DOCUMENT EXTRACT —
++++

The Red Underside of Blue States

From the Series: Im/migration in the Trump Era

Photo by Jonathan McIntosh, licensed under CC BY.

As the current administration’s immigration policies have unleashed what some have called a “reign of terror on immigrants,” the bold actions of cities and states to resist this agenda have commanded the spotlight. Less attention, however, has been devoted to the stories of immigrants living in rural parts of Trump’s America, where city councils and local police have embraced expanded immigration policing. California’s so-called sanctuary state bill—signed into law on October 5, 2017—bars local and state law enforcement from cooperating with Immigration and Customs Enforcement (ICE) unless individuals have been convicted of at least one offense on a list of eight hundred crimes. Yet the Central Valley is the red underside of blue-state California, a region that defies California’s progressive sentiment. The Fresno County jail has an open-door policy toward ICE, and the city of Fresno—despite its highly diverse immigrant population—declined to proclaim itself a sanctuary city. Meanwhile, Fresno County’s northern neighbor, Madera County, is the defendant in an ACLU lawsuit that charges officials with secretly ordering the county jail to cooperate with ICE.

++++

WHAT THE TASK REQUIRES — Resume the piece on immigration enforcement in California's Central Valley, picking up after its final sentence about the Madera County lawsuit. The material that comes next has no connection to the piece on immigration enforcement in California's Central Valley.

LISTED ENTRIES —
++++

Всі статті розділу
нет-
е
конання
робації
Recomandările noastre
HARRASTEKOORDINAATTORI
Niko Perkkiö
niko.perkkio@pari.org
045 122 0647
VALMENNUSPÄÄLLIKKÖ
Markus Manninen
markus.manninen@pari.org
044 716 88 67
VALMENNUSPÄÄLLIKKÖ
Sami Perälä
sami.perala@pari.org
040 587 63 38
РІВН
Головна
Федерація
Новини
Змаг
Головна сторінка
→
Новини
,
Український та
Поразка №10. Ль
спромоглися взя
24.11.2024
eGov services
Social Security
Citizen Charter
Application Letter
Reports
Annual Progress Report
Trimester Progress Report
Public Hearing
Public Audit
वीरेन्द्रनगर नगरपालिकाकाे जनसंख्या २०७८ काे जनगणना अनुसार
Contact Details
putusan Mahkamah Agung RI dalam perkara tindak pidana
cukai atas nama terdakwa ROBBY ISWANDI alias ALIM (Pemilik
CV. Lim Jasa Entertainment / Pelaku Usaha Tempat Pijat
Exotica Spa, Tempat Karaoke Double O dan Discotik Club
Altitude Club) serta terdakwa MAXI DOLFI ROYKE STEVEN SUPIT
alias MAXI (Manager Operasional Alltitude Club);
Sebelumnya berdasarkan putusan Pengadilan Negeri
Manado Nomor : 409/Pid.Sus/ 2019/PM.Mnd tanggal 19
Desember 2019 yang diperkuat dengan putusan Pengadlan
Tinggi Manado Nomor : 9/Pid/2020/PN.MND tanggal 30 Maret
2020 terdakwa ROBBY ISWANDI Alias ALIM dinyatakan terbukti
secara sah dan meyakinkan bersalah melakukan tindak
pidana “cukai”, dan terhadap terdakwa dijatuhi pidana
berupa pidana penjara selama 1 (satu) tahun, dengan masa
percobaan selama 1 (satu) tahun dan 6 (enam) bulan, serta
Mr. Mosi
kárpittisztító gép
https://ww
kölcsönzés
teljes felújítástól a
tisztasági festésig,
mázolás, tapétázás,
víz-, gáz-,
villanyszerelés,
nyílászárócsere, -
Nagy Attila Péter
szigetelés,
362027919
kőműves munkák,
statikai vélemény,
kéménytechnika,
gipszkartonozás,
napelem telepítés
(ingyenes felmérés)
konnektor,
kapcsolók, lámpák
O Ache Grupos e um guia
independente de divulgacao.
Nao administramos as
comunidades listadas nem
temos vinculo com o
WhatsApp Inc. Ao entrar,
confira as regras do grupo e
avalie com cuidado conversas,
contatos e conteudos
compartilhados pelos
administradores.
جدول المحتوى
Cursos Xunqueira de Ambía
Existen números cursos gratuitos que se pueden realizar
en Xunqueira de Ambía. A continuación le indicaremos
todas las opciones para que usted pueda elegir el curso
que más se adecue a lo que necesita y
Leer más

++++

SOLVED EXERCISE —
Mendota, a rural and predominantly Latino town in western Fresno County, provides a window into the challenges immigrants face in doggedly red pockets within blue states. According to the 2010 U.S. Census, Mendota is 97 percent Hispanic and 51 percent foreign-born. However, residents estimate that the number of immigrants likely doubles each summer during the harvest season. While immigrants comprise a majority of the town’s population, they are underrepresented on Mendota’s governing bodies and police force. In Mendota, immigrants are the casualties of heightened enforcement in a town that—although governed by second- and third-generation Latinos—has thus far refused to curtail immigrant-focused policing.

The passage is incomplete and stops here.